The highest ever price paid for water in Australia was recorded in northern NSW this week when a farmer forked out more than $1800 for the rights to one megalitre of water. This is the equivalent of an Olympic swimming pool.

It takes six megalitres of water to grow just 1ha of cotton and 15 megalitres for a hectare of rice.

Experts claim water is the fastest appreciating asset in the bush, with water entitlements now offering some farmers rivers of gold.

Another sale of water near Moree saw $352,000 paid for 207 megalitres, a megalitre being one million litres.

Both sales were for water entitlements, giving the buyer the right to use that amount of water each year.

They may not even get to use their full entitlement if water levels are low and the allocation is restricted by authorities.

A trading platform is now also operating where farmers can buy or sell single-use parcels of water.

One-off prices are now at around $160 a megalitre in the most drought prone areas. A year ago they hovered between $25 and $50 a megalitre.

This scheme usually involves farmers trading small amounts to augment their supplies.

Moree water broker Bruce Gunning said the drought had pushed water to its highest ever levels. "Irrigators cannot afford to pay that sort of price for every megalitre," he said. "It is the highest ever paid on the border river system. The drought is pushing the prices up, the scarcity of water is pushing them up.

"It is the fastest appreciating asset in rural NSW but if it rains the price will come down."

Some farmers are now buying water entitlements and reselling them at higher prices, much like investors on the stock market.

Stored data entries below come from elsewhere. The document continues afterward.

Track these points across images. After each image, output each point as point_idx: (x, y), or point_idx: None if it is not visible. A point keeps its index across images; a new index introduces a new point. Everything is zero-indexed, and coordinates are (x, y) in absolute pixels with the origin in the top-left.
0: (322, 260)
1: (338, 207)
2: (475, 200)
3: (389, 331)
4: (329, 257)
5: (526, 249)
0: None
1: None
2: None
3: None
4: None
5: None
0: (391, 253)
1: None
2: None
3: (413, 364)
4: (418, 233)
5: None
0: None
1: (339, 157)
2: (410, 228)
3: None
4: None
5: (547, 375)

Gunning said it would have been more profitable 10 years ago to buy an irrigation licence than to buy the farm itself. He claimed that an irrigation entitlement for 972 megalitres worth $150,000 in 1980 was worth more than $1.5 million today.

"There are a lot of rich people around but there are also a lot of poor people," Gunning said. "There are very high rewards for good operators."

The Water Management Act 2000 due to come into effect soon will mean irrigation licences will be detached from the land on which they were first issued. This means these licences will also be available to be traded.